The internet mostly backs him. Reddit threads light up with support. One commenter was "toxic influencers choking on their matcha lattes searching their Balenciaga bags." Another: "Influencers are boring and unoriginal and can get bent." The anger is shared. Jay simply gave it a microphone and a snack to buy.
Jay's success says something about where things are going. People are done with curated perfection. They can smell the artificiality now. They respond to brands that feel like humans rather than committees. Daadi doesn't sell aspiration. Doesn't sell a lifestyle. Sells popcorn and a point of view.
The quality matters, including the spices, the sourcing, and the family behind it. But the edge matters too. He’s not afraid to say what most brands tiptoe around. “We just show who we are,” Jay says. “No pretending, no gloss. People can feel that and that’s when they reach for the popcorn.”
Most small businesses can't afford to play the traditional game. Can't pay influencers. Can't hire agencies. Can't fake their way into feeds. Maybe they don't need to.
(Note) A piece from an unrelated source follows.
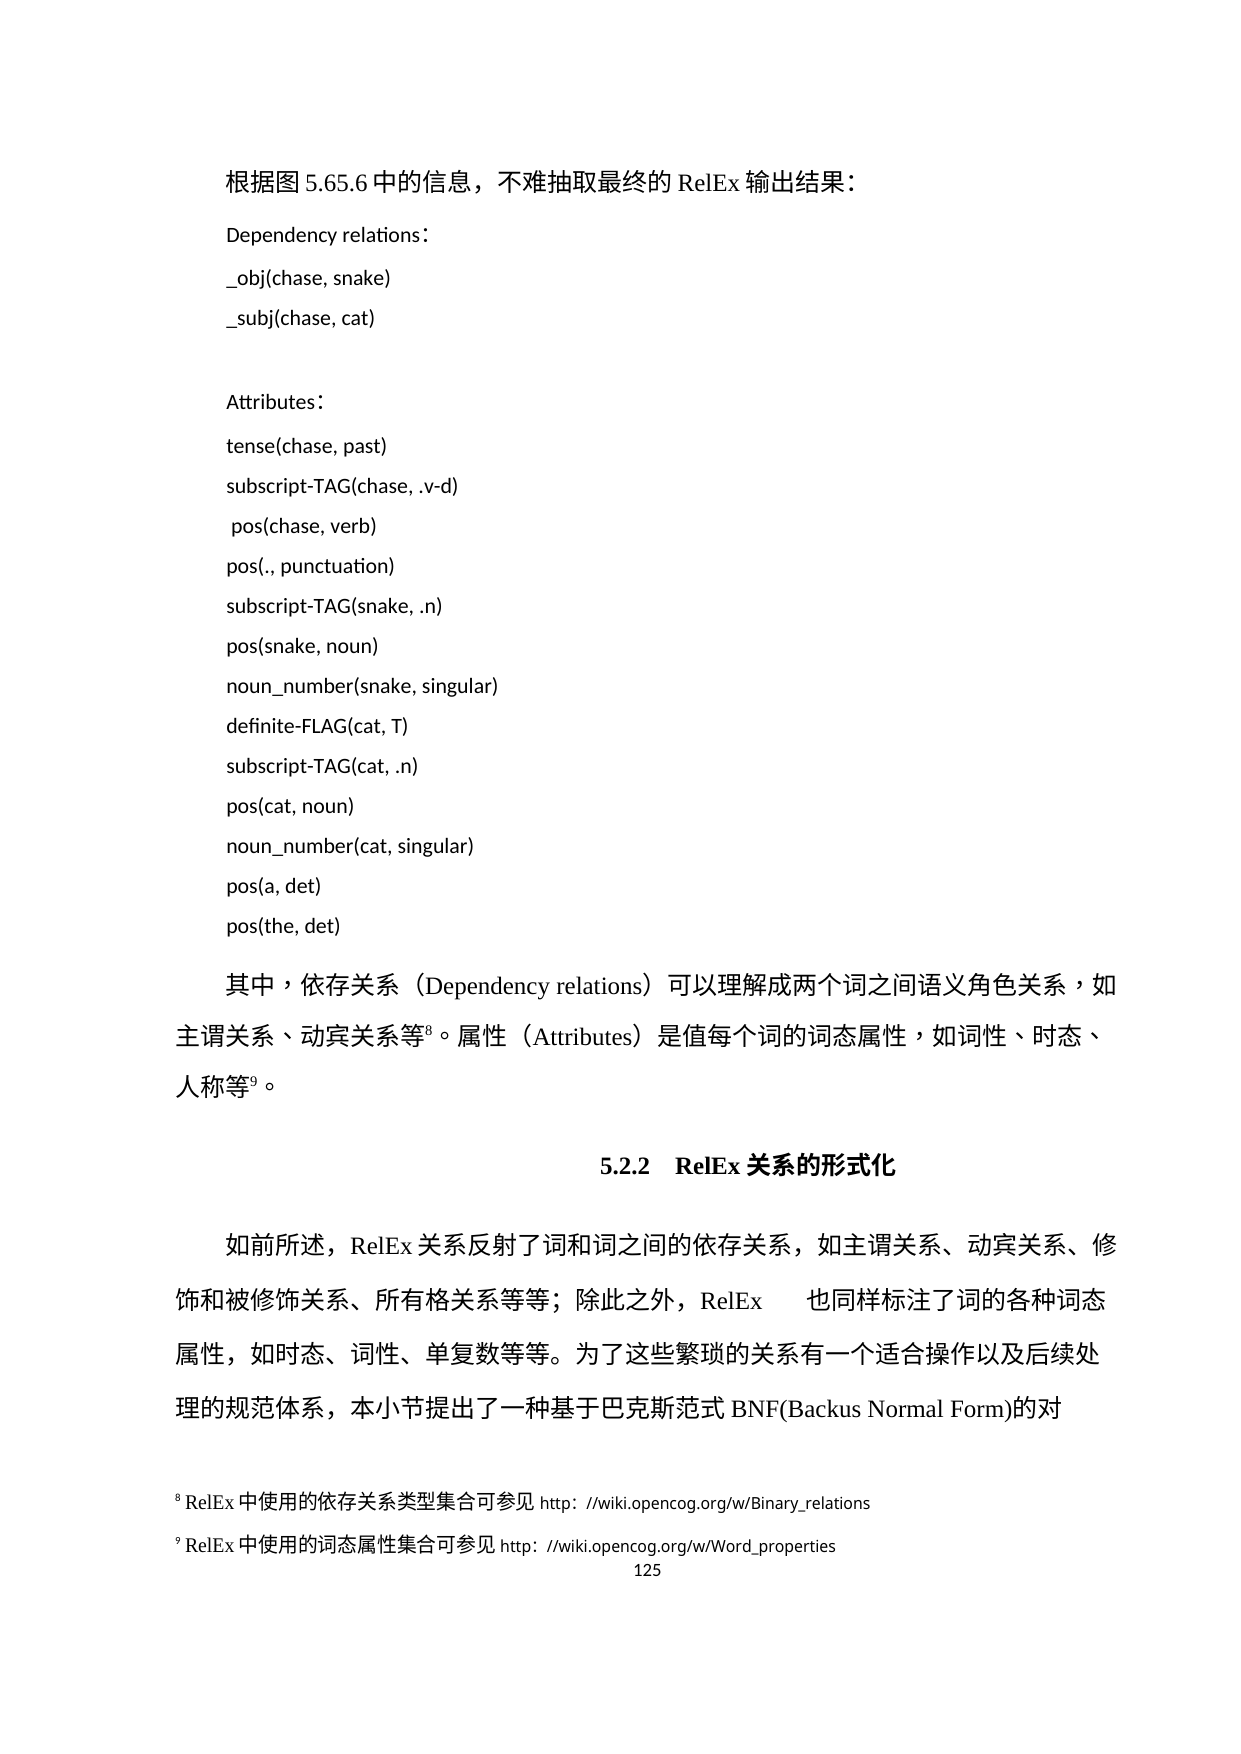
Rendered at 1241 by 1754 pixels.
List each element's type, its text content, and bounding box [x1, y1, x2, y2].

Maybe honesty and humour can cut through if they're sharp enough. If the product backs it up. If the story is real and the person telling it isn't trying to sound like a PR script.
This started with a list Jay didn't use. The business took off the moment he stopped trying to play by the usual rules and started speaking his mind. Turns out, honesty sells. And yes, the popcorn really does taste good.
Daadi Snacks merch dropInstagram/daadisnacks
The question is whether this scales. Whether other small businesses watch this and realise they don't need to beg for attention from people who don't care. Right now, Daadi keeps selling out. People keep watching. The grandmother's recipe that was supposed to need influencer approval is doing fine without it. Better than fine. Turns out the most effective marketing strategy might just be giving a damn and not being afraid to show it.